I don't think it's fair to call my changes "pessimizations that occasionally get lucky" since I get a consistent >%6 speed improvement with namcos21 Winning Run games (what a luck!), and yes, the speed improvement is almost negligible (1-2%) with namcos22 since the bottleneck isn't there, but I would take any (abeit small) improvement over noone. HOWEVER, I won't take it when a single game (Victory Lap) seems to regress over 10% in speed on my benchmarks for no plausible reason at all, and hence I requested input about it. I'm very confident my changes wouldn't cause it to regress that much, specially when it improves namcos21 games speed, I need to solve this paradoxical situation. Is it better to test every other namcos22 game to show whether someone else show such big perfomance regressions? |
This is an attempt of mine to optimize tms3202x dsp emulation used by systems like namcos21, namcos22, etc, because these systems run like crap on my android phone, and out of all the cpu devices used by the systems, this one is frequently rated higher clockwise.
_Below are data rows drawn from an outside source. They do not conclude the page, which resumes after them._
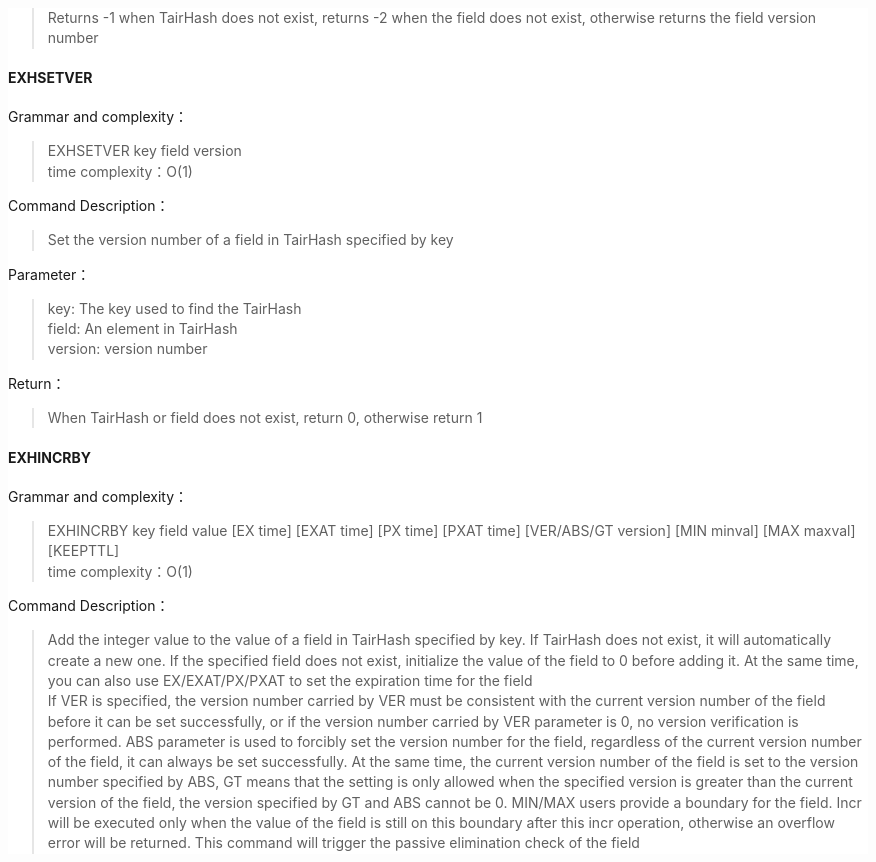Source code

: > Returns -1 when TairHash does not exist, returns -2 when the field does not exist, otherwise returns the field version number


#### EXHSETVER


Grammar and complexity：


> EXHSETVER key field version     
> time complexity：O(1)     



Command Description：


> Set the version number of a field in TairHash specified by key   



Parameter：


> key: The key used to find the TairHash   
> field: An element in TairHash   
> version: version number   



Return：


> When TairHash or field does not exist, return 0, otherwise return 1   
 



#### EXHINCRBY


Grammar and complexity：


> EXHINCRBY key field value [EX time] [EXAT time] [PX time] [PXAT time] [VER/ABS/GT version] [MIN minval] [MAX maxval] [KEEPTTL]    
> time complexity：O(1)     



Command Description：


> Add the integer value to the value of a field in TairHash specified by key. If TairHash does not exist, it will automatically create a new one. If the specified field does not exist, initialize the value of the field to 0 before adding it. At the same time, you can also use EX/EXAT/PX/PXAT to set the expiration time for the field        
> If VER is specified, the version number carried by VER must be consistent with the current version number of the field before it can be set successfully, or if the version number carried by VER parameter is 0, no version verification is performed. ABS parameter is used to forcibly set the version number for the field, regardless of the current version number of the field, it can always be set successfully. At the same time, the current version number of the field is set to the version number specified by ABS, GT means that the setting is only allowed when the specified version is greater than the current version of the field, the version specified by GT and ABS cannot be 0. MIN/MAX users provide a boundary for the field. Incr will be executed only when the value of the field is still on this boundary after this incr operation, otherwise an overflow error will be returned. This command will trigger the passive elimination check of the field   
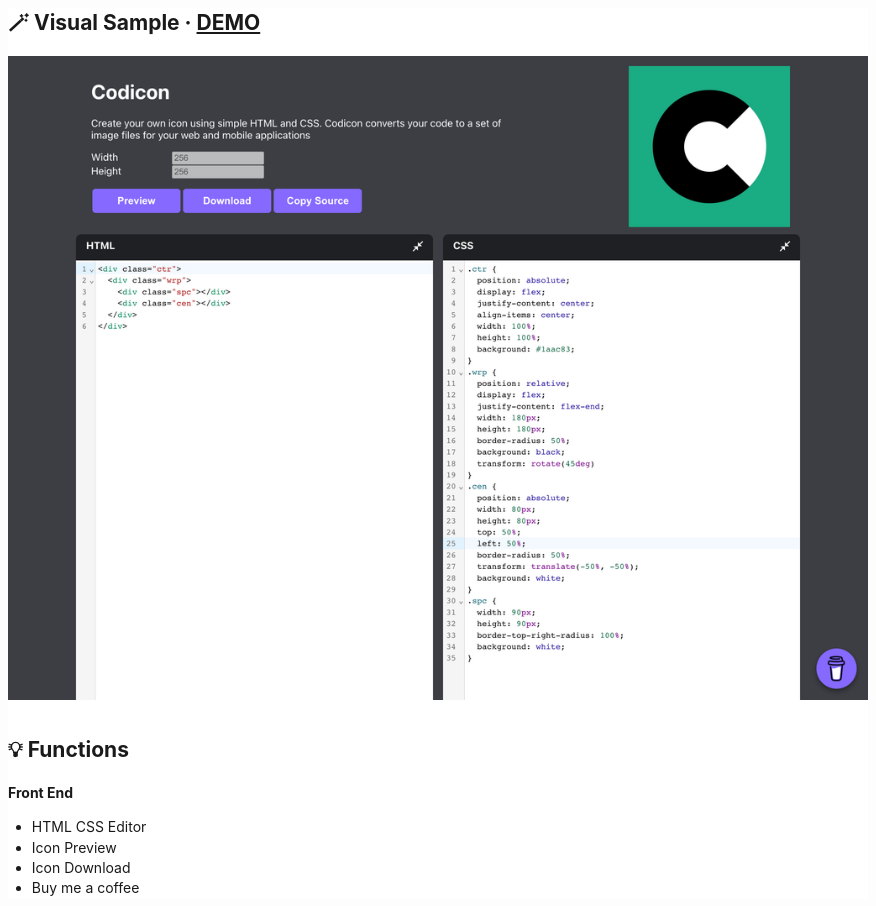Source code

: <div class=project__content>
  <h2 class=content__title>🪄 Visual Sample · 
    <a href='https://codicon.netlify.app/' target='_blank'>DEMO</a>
  </h2>
  <img src="/assets/img/project_codicon_home.png" alt="Codicon Home" width="100%">
</div>

<div class="project__content container">
  <h2 class=content__title>💡 Functions</h2>
  <div class=row>
    <div class="col-lg-6">
      <strong>Front End</strong>
      <ul class=function__list>
        <li><i class='function__item fas fa-check'></i>HTML CSS Editor</li>
        <li><i class='function__item fas fa-check'></i>Icon Preview</li>
        <li><i class='function__item fas fa-check'></i>Icon Download</li>
        <li><i class='function__item fas fa-check'></i>Buy me a coffee</li>
      </ul>
    </div>
  </div>
</div>
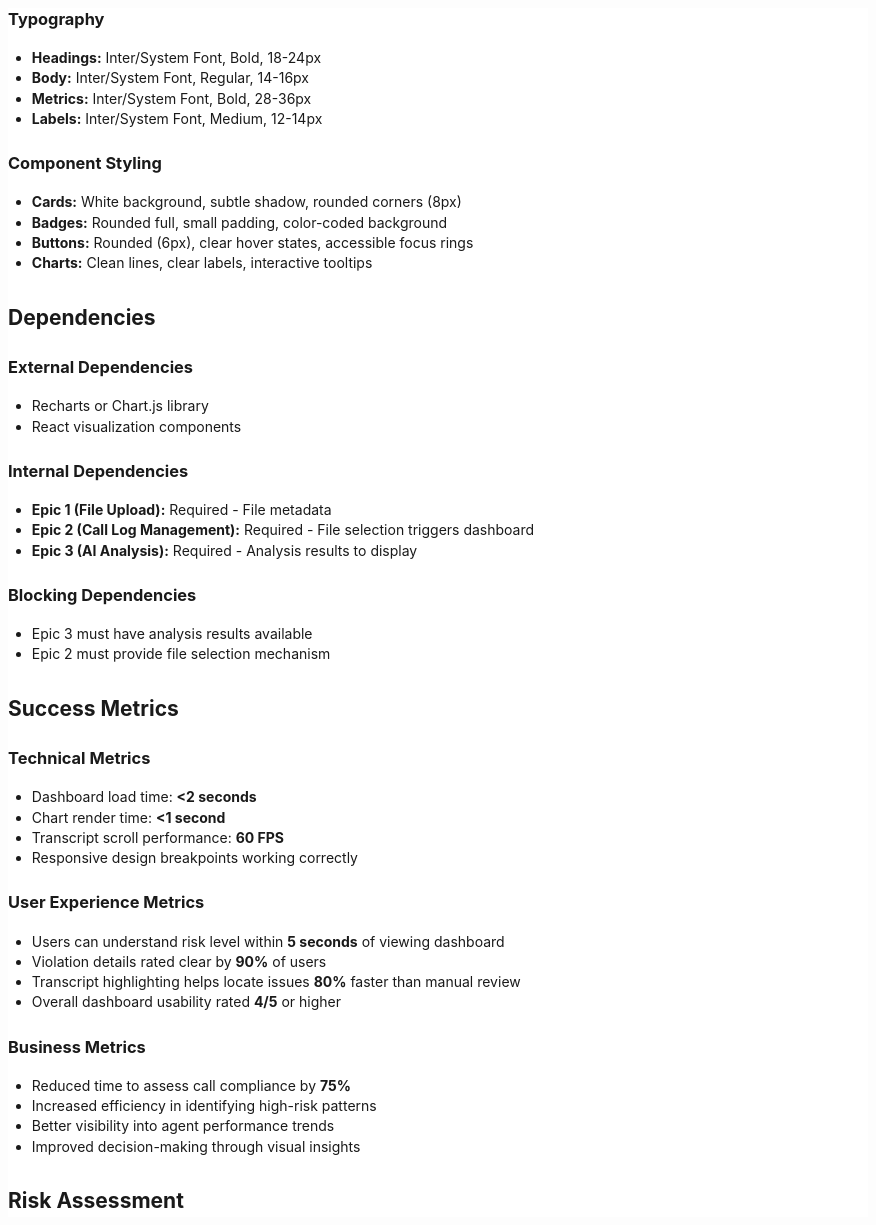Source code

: ### Typography
- **Headings:** Inter/System Font, Bold, 18-24px
- **Body:** Inter/System Font, Regular, 14-16px
- **Metrics:** Inter/System Font, Bold, 28-36px
- **Labels:** Inter/System Font, Medium, 12-14px

### Component Styling
- **Cards:** White background, subtle shadow, rounded corners (8px)
- **Badges:** Rounded full, small padding, color-coded background
- **Buttons:** Rounded (6px), clear hover states, accessible focus rings
- **Charts:** Clean lines, clear labels, interactive tooltips

## Dependencies

### External Dependencies
- Recharts or Chart.js library
- React visualization components

### Internal Dependencies
- **Epic 1 (File Upload):** Required - File metadata
- **Epic 2 (Call Log Management):** Required - File selection triggers dashboard
- **Epic 3 (AI Analysis):** Required - Analysis results to display

### Blocking Dependencies
- Epic 3 must have analysis results available
- Epic 2 must provide file selection mechanism

## Success Metrics

### Technical Metrics
- Dashboard load time: **<2 seconds**
- Chart render time: **<1 second**
- Transcript scroll performance: **60 FPS**
- Responsive design breakpoints working correctly

### User Experience Metrics
- Users can understand risk level within **5 seconds** of viewing dashboard
- Violation details rated clear by **90%** of users
- Transcript highlighting helps locate issues **80%** faster than manual review
- Overall dashboard usability rated **4/5** or higher

### Business Metrics
- Reduced time to assess call compliance by **75%**
- Increased efficiency in identifying high-risk patterns
- Better visibility into agent performance trends
- Improved decision-making through visual insights

## Risk Assessment
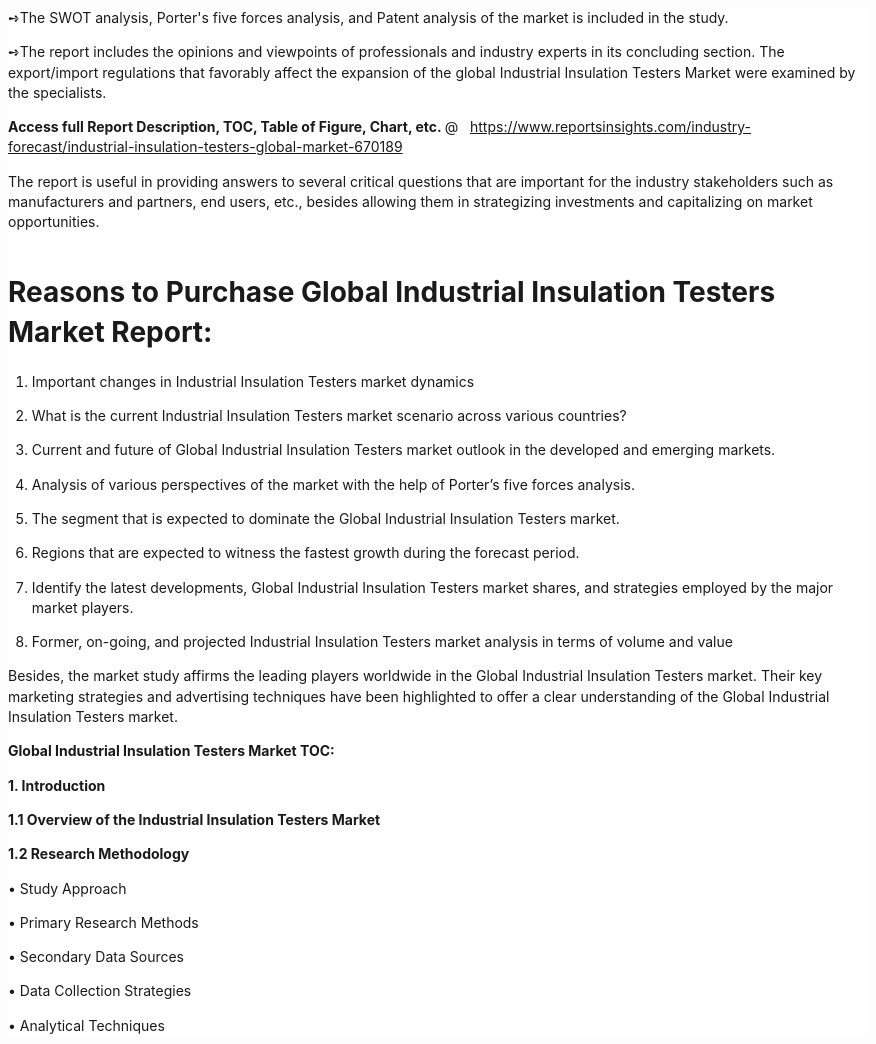➺The SWOT analysis, Porter's five forces analysis, and Patent analysis of the market is included in the study.

➺The report includes the opinions and viewpoints of professionals and industry experts in its concluding section. The export/import regulations that favorably affect the expansion of the global Industrial Insulation Testers Market were examined by the specialists.

<strong>Access full Report Description, TOC, Table of Figure, Chart, etc. </strong>@   <a href=https://www.reportsinsights.com/industry-forecast/industrial-insulation-testers-global-market-670189 style=color:#0000ff;>https://www.reportsinsights.com/industry-forecast/industrial-insulation-testers-global-market-670189</a>

The report is useful in providing answers to several critical questions that are important for the industry stakeholders such as manufacturers and partners, end users, etc., besides allowing them in strategizing investments and capitalizing on market opportunities.

# <strong>Reasons to Purchase Global Industrial Insulation Testers Market Report:</strong>

1. Important changes in Industrial Insulation Testers market dynamics

2. What is the current Industrial Insulation Testers market scenario across various countries?

3. Current and future of Global Industrial Insulation Testers market outlook in the developed and emerging markets.

4. Analysis of various perspectives of the market with the help of Porter’s five forces analysis.

5. The segment that is expected to dominate the Global Industrial Insulation Testers market.

6. Regions that are expected to witness the fastest growth during the forecast period.

7. Identify the latest developments, Global Industrial Insulation Testers market shares, and strategies employed by the major market players.

8. Former, on-going, and projected Industrial Insulation Testers market analysis in terms of volume and value

Besides, the market study affirms the leading players worldwide in the Global Industrial Insulation Testers market. Their key marketing strategies and advertising techniques have been highlighted to offer a clear understanding of the Global Industrial Insulation Testers market.

<strong>Global Industrial Insulation Testers Market TOC:</strong>

<strong>1. Introduction</strong>

<strong>1.1 Overview of the Industrial Insulation Testers Market</strong>

<strong>1.2 Research Methodology</strong>

• Study Approach

• Primary Research Methods

• Secondary Data Sources

• Data Collection Strategies

• Analytical Techniques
There is no structural change to the code besides touching the relevant hot spots that [seemingly] take the most chunk of time.
Benchmarks
All the benchmark numbers were done using the command
-bench 300with the CI gcc-x64 build of mame before & after the changes applied.PS: these numbers might not be 100% accurate as I don't have a dedicated gig for testing (im poor :-( ), these were all done on my home computer and it might have been influenced by the constant thermal throttling while the benches were running.
Namcos21:
Namcos22:
Compared to namcos21, the namcos22 improvements were not as surprising only reaching up to 2% at most.
In fact, one particular game (Victory Lap), took a big performance regression at an astouding 10%, I really don't know what would cause such big performance regression on my code for this particular game, that is why I'm tagging this PR as [RFC] as I need some guidance from you guys.